Saved entries
= = = = = = =
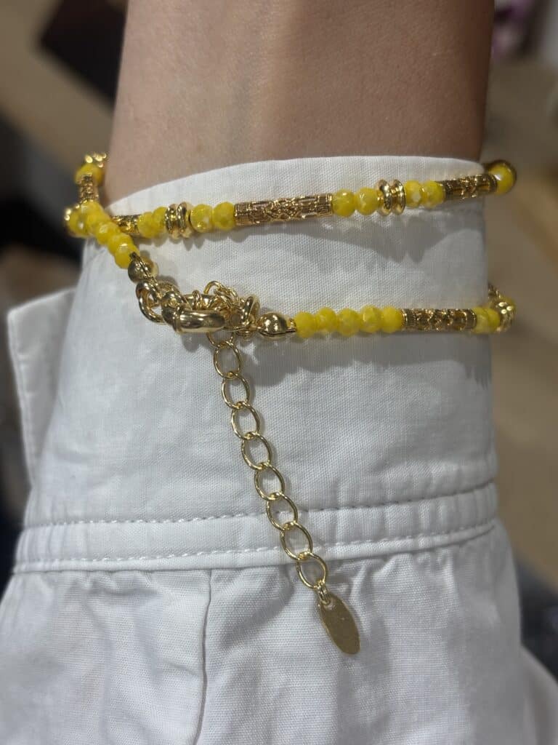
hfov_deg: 28.0
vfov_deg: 36.8
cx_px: 279
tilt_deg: -45.6
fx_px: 1118
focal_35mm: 52
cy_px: 372
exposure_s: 1/100
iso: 25
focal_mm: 5.96
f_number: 1.6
= = = = = = =
> TASK DESCRIPTION
Beginning at the line where "tilt_deg: -45.6" appears, extract each line through the end of the data above; keep them exact and include nothing else.

> OUTPUT OF THE TASK
tilt_deg: -45.6
fx_px: 1118
focal_35mm: 52
cy_px: 372
exposure_s: 1/100
iso: 25
focal_mm: 5.96
f_number: 1.6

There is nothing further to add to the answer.